I came into the film with just some vague bits of knowledge: Henry Rollins was in it, and it was about vampires or immortals or something, and it was supposed to be good. I watched with my wife Heather and my stalwart WhiskeyHorror companion Katrina, and none of us had great (or low, either, to be fair) expectations.

It’s one of my favorite films I’ve seen all year. There’s a great tradition in crime fiction and cinema for “the wrong man” plot (pretty sexist, I know, sorry, that’s what it’s called), where an innocent/ordinary person is implicated in a crime and pursued by authorities, or pursued by criminals or enemy spies for reasons they don’t understand, or both. It’s an approach that’s been played straight in, say, The Fugitive, or The Wrong Man, but it’s so fundamental to crime stories that it’s been parodied a lot too, as in The Big Lebowski.

The Wrong Man is the initial premise here, too: Rollins’s character Jack, who appears to be a depressive shut-in who does little except sleep, walk to the diner, and sit unmoving in a chair thinking about screams, is confronted at home by angry criminals who make threats and demands. This may be the first time I’ve seen a wrong man plot where the man didn’t care why he’s been targeted; Jack doesn’t ask questions, and doesn’t exhibit any curiosity about the situation: he just wearily beats the guys up and throws them out, exhibiting supernatural capabilities in both violence and endurance, but no particular joy in the use of his powers. He’s less like a monster or superhero and more like a guy who finds a puddle of cat vomit on his kitchen floor at four in the morning and resignedly cleans it up before returning to bed.

The violence escalates from there, naturally, with the criminals haplessly attempting reprisals that never quite work out for them. The stakes get higher when Jack’s teenage daughter – a total stranger to him – shows up at his door hoping to make a connection with her father (and find a couch to crash on between benders, admittedly)… but this is not a guy with a capacity for connection. For example: at first it seems like he doesn’t even realize the nice waitress at his regular diner is flirting with him, but gradually it becomes clear that he does, and he just doesn’t care, because he’s too tired for all that business. He mostly can’t be bothered to deal with anything unless it directly impacts him, and in the face of threats and ultimatums he just shrugs, or doesn’t react at all: he’s like Bartleby the Immortal.

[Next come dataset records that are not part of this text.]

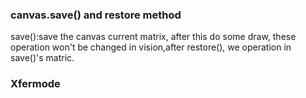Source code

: *** canvas.save() and restore method 
    save():save the canvas current matrix, after this do some draw, these operation won't be changed in vision,after restore(),
    we operation in save()'s matric.
*** Xfermode

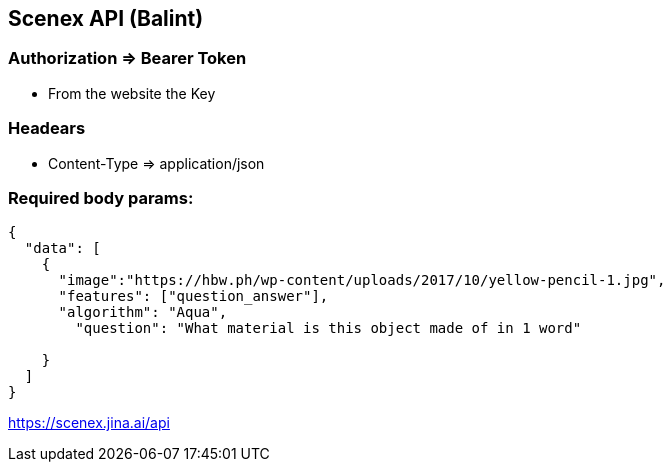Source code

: == Scenex API (Balint)

=== Authorization => Bearer Token
* From the website the Key

=== Headears
* Content-Type => application/json

=== Required body params:
[source,json]
----
{
  "data": [
    {
      "image":"https://hbw.ph/wp-content/uploads/2017/10/yellow-pencil-1.jpg",
      "features": ["question_answer"],
      "algorithm": "Aqua",
        "question": "What material is this object made of in 1 word"

    }
  ]
}
----
https://scenex.jina.ai/api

I’ve never seen a better depiction of the terrible weariness of being an immortal, of seeing everyone you know and care about die, again and again, until it just burns you to emptiness. Jack’s not some sighing vampire looking bored at an orgy, as we’ve seen in so many films: he wouldn’t bother with an orgy in the first place. This is more like chronic depression. His performance for most of the film is just a blankness of affect, punctuated by sighs, that somehow circles all the way back around and becomes charisma again. It’s weirdly a joy to watch. I’m a fan of a lot of Rollins’s stuff, but expressiveness as an actor is not one of his strong points, so the movie plays to his strengths, and in those moments when the weariness crumbles to reveal true emotion underneath (at one point quite dramatically), he plays it well, and the contrast is satisfying.

Jack’s character has all kinds of hidden depths beneath that stoic surface, and when his routine is disrupted, the movie becomes less about depression and more about addiction and backsliding into using… except Jack’s addiction is to violence (and, um, other stuff. I’m trying to not be monstrous about spoilers here). Eventually, almost despite himself, he does get to the bottom of why people are trying to kill him, and we get revelations about who and what he is – there’s some lovely misdirection about the nature of his supernatural qualities early on that points toward the right mythic space but in entirely the wrong direction, which I appreciated. The revelation was both perfectly right and not totally obvious (at least to me, and I’m usually a good guesser-of-movie-surprises).

It’s barely a horror movie, really, though there’s some gore and shock and horror. It’s really a character piece and a meditation on the intoxicating pointlessness of violence. Recommended.